I have had hashimoto's hypothyroidism (autoimmune) for 10 years or so, and had a major relapse just over 2 years ago when I had my daughter.

I have been trying to get well for quite soem time now, but find I can't settle on a dose as as I increase the dose I seem to have too much meds, but still suffer terrible fatigue and some joint pain.

I have been suspicious for a while that something else is going on. I have had some problems with hip pain recently, and while searching on the web about possible causes it listed SLE. I looked a little more, and find that I have had several episodes of what seems to be pleurisy (tho diagnosed as costochodritis) many joint aches particularly in fingers and toes, and lots of headaches and fatigue.

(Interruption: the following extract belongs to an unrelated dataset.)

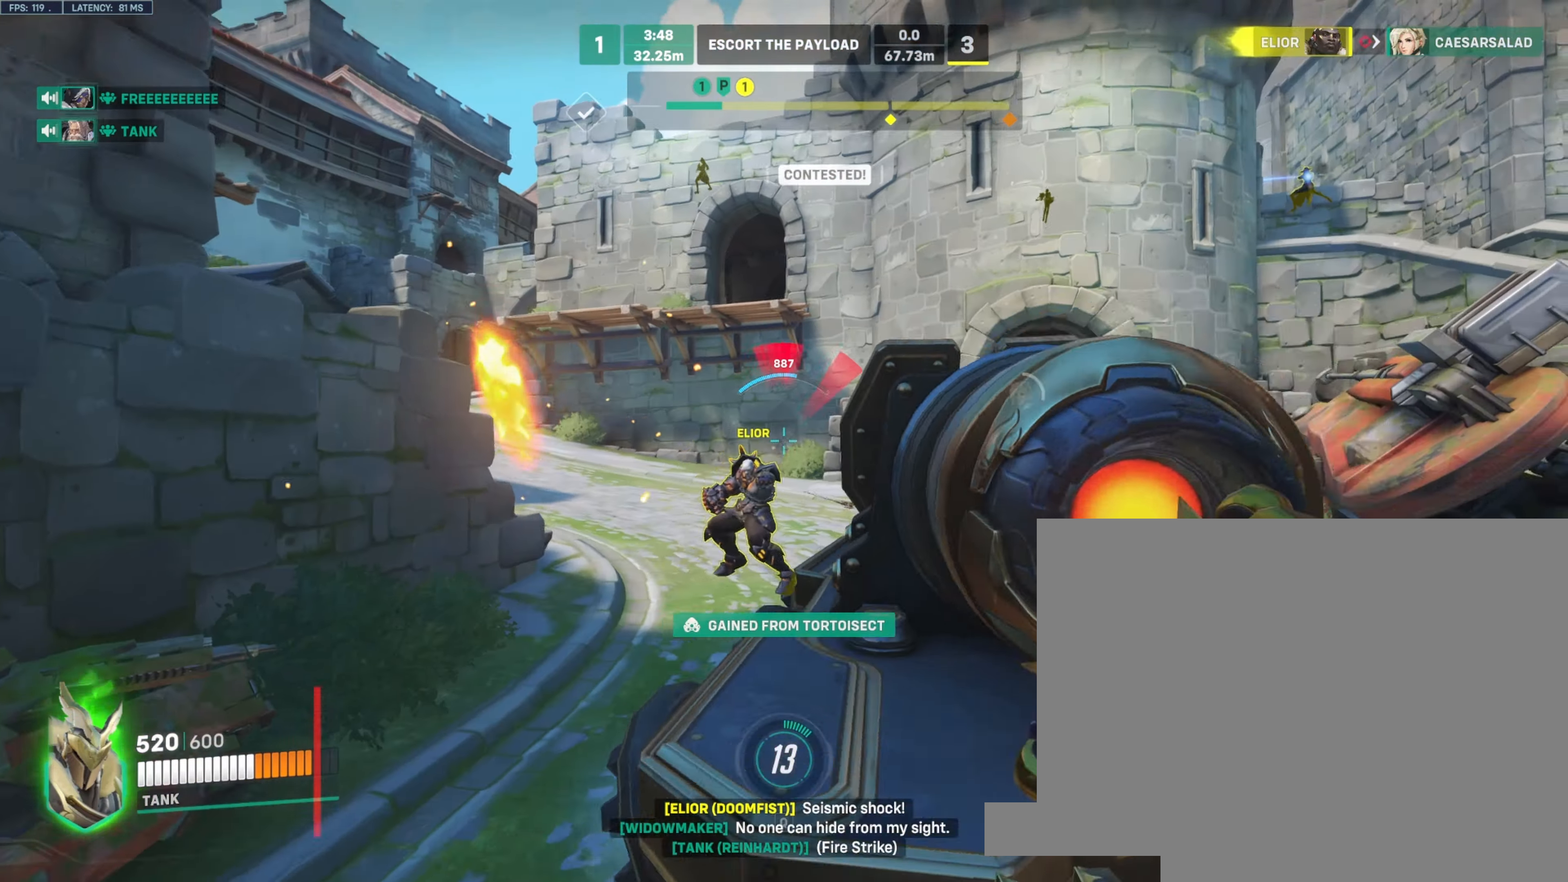
{"keys": ["a"], "mouse": ["right"], "events": [[16, "a", "down"], [33, "d", "up"], [233, "a", "up"], [333, "a", "down"], [383, "s", "up"]]}
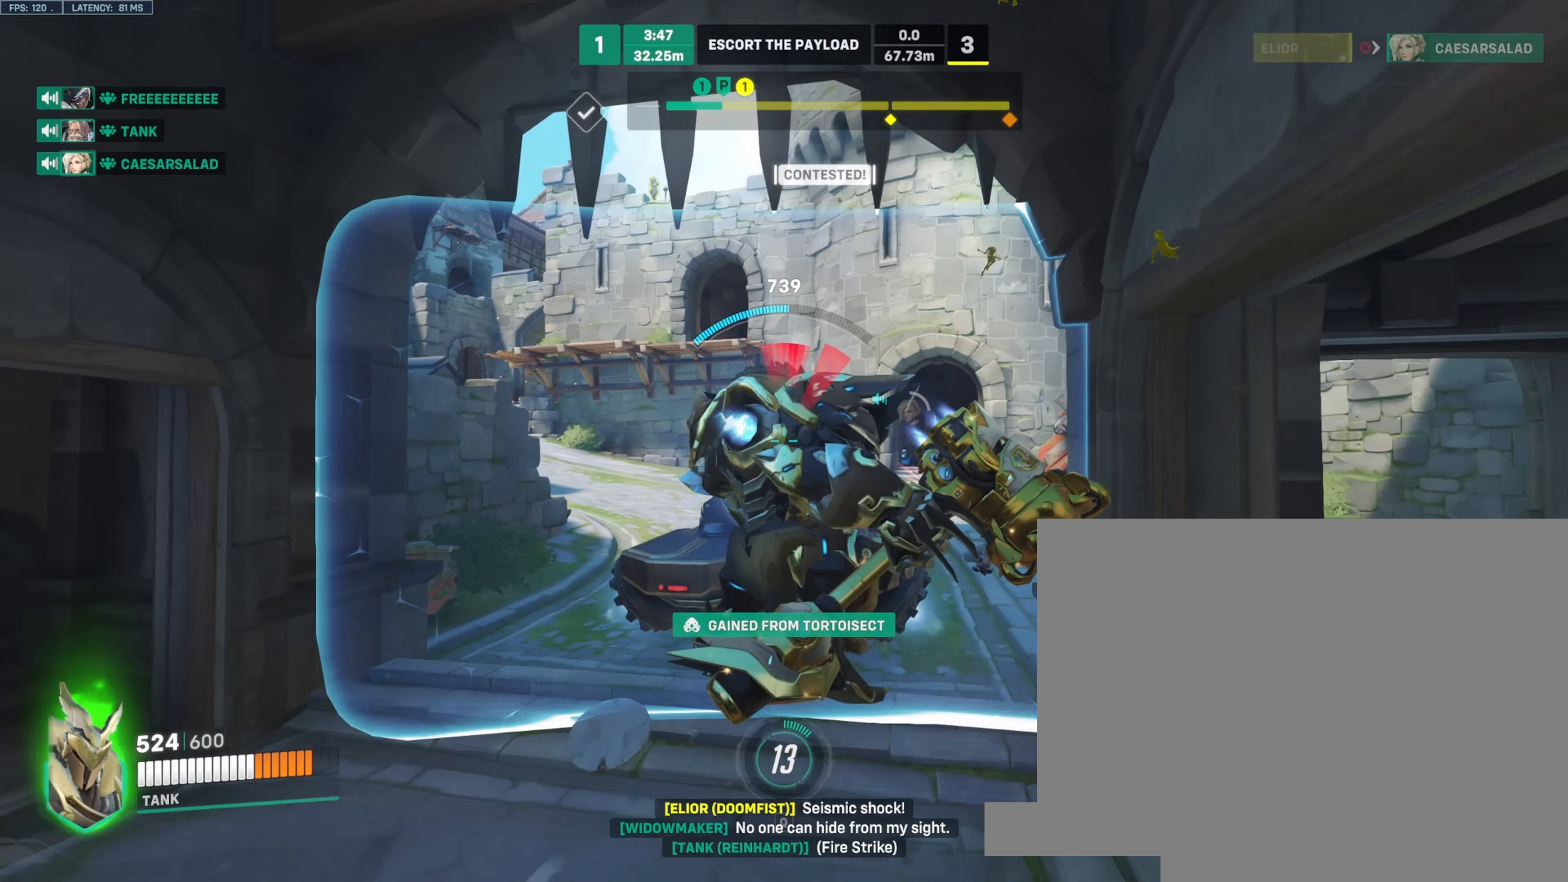
{"keys": ["a", "w"], "mouse": ["right"], "events": [[33, "w", "down"]]}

I have also had lots of mouth ulcers (including strange ones which just come up but aren't sore), and lots of headaches. I also went through a stage not long ago when I had what seemed like conjunctivitis on and off for about a month. I still get sore very dry eyes which feel like my lids pull the surface of my eye off when I wake up (particularly in the middle of the night).

Lots of weird symptoms, some of which sound to me like the ones listed - so is it worth bringing this up with a doc, or do you think I am just reaching for an explanation for my symptoms?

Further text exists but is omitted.